Thomas Poli – Candor Chasma

3 out of 5

Label: Un Je-Ne-Sais-Quoi

Produced by: Thomas Poli

Seemingly chronicling a journey to Mars, Thomas Poli’s Candor Chasma nails a general mood, and finds a good aural palette for exploring that mood, but the storytelling suggested by its song titles somewhat stalls. It’s still a fairly engrossing listen, only limited by falling back on a basic theme which returns quite frequently and, again, without advancing the narrative.
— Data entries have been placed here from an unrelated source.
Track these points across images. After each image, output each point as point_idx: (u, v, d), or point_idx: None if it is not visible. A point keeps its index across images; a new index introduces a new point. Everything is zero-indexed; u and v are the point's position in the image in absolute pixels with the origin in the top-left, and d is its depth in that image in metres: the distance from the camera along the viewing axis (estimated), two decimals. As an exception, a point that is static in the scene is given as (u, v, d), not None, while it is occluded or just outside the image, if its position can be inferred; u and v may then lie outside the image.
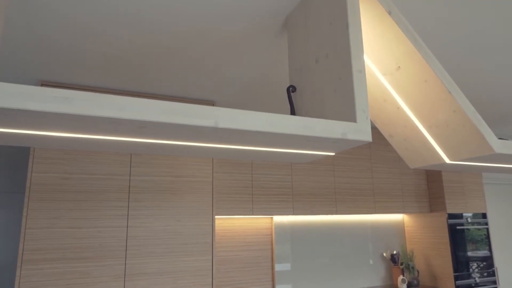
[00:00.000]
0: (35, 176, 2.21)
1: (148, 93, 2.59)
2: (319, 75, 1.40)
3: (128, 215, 2.37)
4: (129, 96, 2.19)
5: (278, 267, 3.29)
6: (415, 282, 3.56)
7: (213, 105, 2.75)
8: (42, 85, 2.32)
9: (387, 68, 1.60)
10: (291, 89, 1.55)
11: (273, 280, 3.26)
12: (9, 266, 2.85)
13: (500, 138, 1.64)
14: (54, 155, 2.27)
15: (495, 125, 3.77)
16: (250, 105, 2.90)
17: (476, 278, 3.52)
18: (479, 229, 3.68)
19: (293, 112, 1.49)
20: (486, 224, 3.74)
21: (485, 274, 3.59)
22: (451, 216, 3.56)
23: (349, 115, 1.23)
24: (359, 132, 1.19)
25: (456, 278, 3.43)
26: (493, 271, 3.64)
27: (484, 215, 3.76)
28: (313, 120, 1.13)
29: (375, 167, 3.62)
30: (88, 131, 1.02)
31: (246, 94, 2.65)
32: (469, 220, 3.64)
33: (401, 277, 3.53)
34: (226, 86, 2.49)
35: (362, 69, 1.24)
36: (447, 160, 1.71)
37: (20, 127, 0.97)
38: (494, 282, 3.61)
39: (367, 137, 1.20)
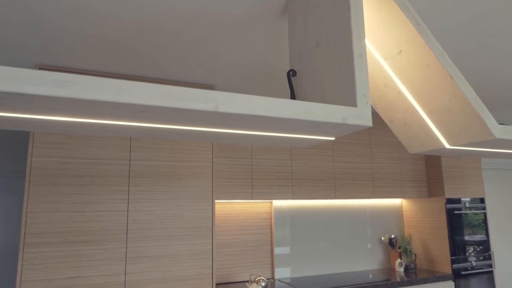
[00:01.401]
0: (35, 161, 2.21)
1: (148, 77, 2.57)
2: (319, 59, 1.39)
3: (128, 200, 2.38)
4: (128, 80, 2.18)
5: (277, 250, 3.33)
6: (412, 265, 3.61)
7: (212, 89, 2.73)
8: (40, 69, 2.30)
9: (388, 53, 1.58)
10: (291, 74, 1.54)
11: (272, 263, 3.31)
12: (12, 248, 2.88)
13: (501, 123, 1.63)
14: (53, 140, 2.27)
15: (496, 110, 3.76)
16: (249, 90, 2.88)
17: (473, 262, 3.57)
18: (476, 214, 3.71)
19: (293, 97, 1.48)
20: (484, 209, 3.78)
21: (481, 258, 3.64)
22: (449, 201, 3.59)
23: (349, 99, 1.22)
24: (360, 117, 1.19)
25: (453, 262, 3.48)
26: (489, 255, 3.69)
27: (482, 200, 3.79)
28: (313, 104, 1.13)
29: (374, 152, 3.63)
30: (88, 115, 1.02)
31: (245, 78, 2.64)
32: (467, 205, 3.67)
33: (398, 260, 3.59)
34: (226, 70, 2.47)
35: (363, 54, 1.23)
36: (447, 145, 1.71)
37: (18, 111, 0.97)
38: (490, 266, 3.67)
39: (368, 122, 1.20)
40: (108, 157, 2.38)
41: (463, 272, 3.49)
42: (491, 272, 3.67)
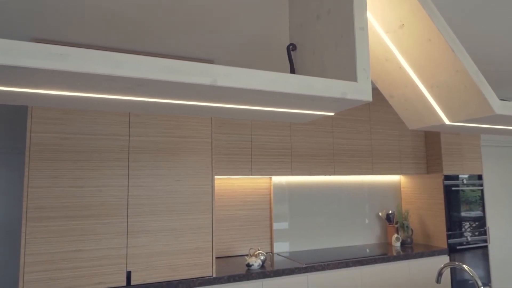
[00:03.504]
0: (34, 136, 2.21)
1: (146, 51, 2.53)
2: (320, 32, 1.36)
3: (128, 175, 2.40)
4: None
5: (276, 225, 3.38)
6: (409, 240, 3.68)
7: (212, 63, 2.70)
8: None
9: (390, 26, 1.55)
10: (291, 48, 1.51)
11: (271, 238, 3.37)
12: (14, 222, 2.92)
13: (502, 99, 1.62)
14: (52, 115, 2.26)
15: (499, 86, 3.73)
16: (249, 65, 2.85)
17: (468, 237, 3.64)
18: (473, 191, 3.75)
19: (293, 71, 1.47)
20: (481, 185, 3.81)
21: (477, 233, 3.70)
22: (447, 177, 3.62)
23: (349, 74, 1.21)
24: (360, 91, 1.18)
25: (449, 237, 3.54)
26: (485, 230, 3.75)
27: (480, 177, 3.82)
28: (312, 79, 1.11)
29: (374, 128, 3.62)
30: (84, 89, 1.01)
31: (245, 53, 2.60)
32: (465, 181, 3.70)
33: (395, 235, 3.65)
34: (225, 44, 2.43)
35: (364, 27, 1.20)
36: (447, 121, 1.71)
37: (13, 84, 0.96)
38: (485, 241, 3.74)
39: (367, 97, 1.19)
40: (107, 133, 2.38)
41: (458, 247, 3.56)
42: (486, 247, 3.74)
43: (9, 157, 2.96)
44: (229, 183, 3.27)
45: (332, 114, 1.41)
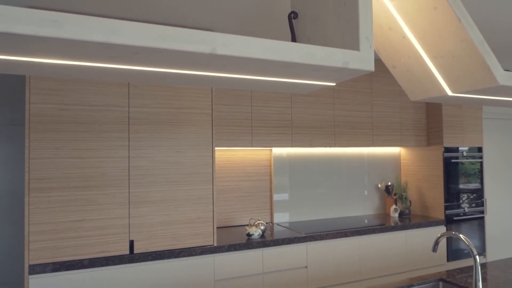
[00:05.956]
0: (33, 107, 2.19)
1: (143, 20, 2.47)
2: (322, -1, 1.32)
3: (129, 146, 2.40)
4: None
5: (276, 197, 3.42)
6: (407, 211, 3.73)
7: (211, 34, 2.64)
8: (30, 10, 2.20)
9: (395, -7, 1.50)
10: (292, 16, 1.47)
11: (271, 209, 3.41)
12: (17, 193, 2.96)
13: (507, 70, 1.59)
14: (50, 86, 2.24)
15: (507, 56, 3.66)
16: (249, 34, 2.78)
17: (465, 208, 3.68)
18: (472, 163, 3.76)
19: (294, 40, 1.43)
20: (481, 158, 3.82)
21: (474, 205, 3.75)
22: (447, 149, 3.62)
23: (352, 43, 1.18)
24: (362, 61, 1.15)
25: (446, 208, 3.59)
26: (482, 202, 3.80)
27: (479, 149, 3.82)
28: (314, 47, 1.09)
29: (375, 100, 3.59)
30: (79, 57, 0.98)
31: (245, 21, 2.53)
32: (465, 154, 3.71)
33: (393, 206, 3.70)
34: (225, 11, 2.36)
35: (368, -7, 1.16)
36: (449, 93, 1.69)
37: (7, 53, 0.94)
38: (482, 212, 3.79)
39: (370, 66, 1.17)
40: (106, 104, 2.36)
41: (455, 218, 3.62)
42: (482, 218, 3.80)
43: (10, 129, 2.96)
44: (230, 155, 3.28)
45: (333, 84, 1.39)
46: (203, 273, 2.52)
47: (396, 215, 3.68)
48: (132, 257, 2.36)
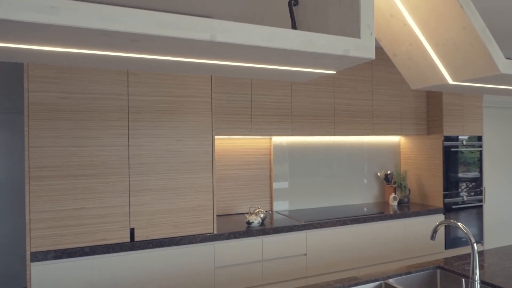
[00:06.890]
0: (32, 96, 2.18)
1: (141, 7, 2.44)
2: (323, -15, 1.30)
3: (128, 134, 2.40)
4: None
5: (276, 185, 3.43)
6: (406, 199, 3.75)
7: (210, 21, 2.61)
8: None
9: (397, -21, 1.48)
10: (292, 3, 1.45)
11: (271, 197, 3.43)
12: (17, 181, 2.97)
13: (508, 59, 1.58)
14: (48, 74, 2.22)
15: (509, 45, 3.63)
16: (249, 21, 2.75)
17: (464, 197, 3.70)
18: (472, 152, 3.77)
19: (294, 27, 1.42)
20: (481, 146, 3.82)
21: (472, 193, 3.77)
22: (447, 138, 3.62)
23: (353, 30, 1.17)
24: (363, 48, 1.14)
25: (445, 196, 3.60)
26: (481, 191, 3.82)
27: (479, 138, 3.82)
28: (314, 34, 1.08)
29: (376, 89, 3.58)
30: (78, 44, 0.97)
31: (245, 7, 2.50)
32: (464, 142, 3.71)
33: (393, 195, 3.71)
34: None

Opener A Call From Earth, No Facetime logically introduces the theme: a blurry digital slow march, opened up with a synthy burble of hopefulness – whomever is our lead facing the isolation of space, then relief in the form of some human (if remote) contact. On Ship goes even darker, as we continue the journey, morphing back into the sunnier elements of the theme: things are proceeding well. Mars Boogie continues that positivity, gaining an almost synthwave beat, but Warped Transmission gets crunchy; it is more noise than music. Single celled organism is where innovations in the music begin to level out, as we revisit the theme, if a bit slower and more minimal – which works, but it doesn’t lead anywhere: the next two tracks are extended, otherworldly ambience / experimentation, and though one can pull something out of this, where the tale could deepen the experience, it instead distances. The closer is then a sad farewell tune, as its title, So Long, Earth, suggests.

My take on / expectations of the narrative are, of course, opinion, but after several spins, the story seems deserving of something more pointed – it kind of reminds me of a Britt Marling movie in that sense, where incredibly intriguing ideas trail off into vagueness.

I still very much enjoy watching Britt Marling movies / shows, however.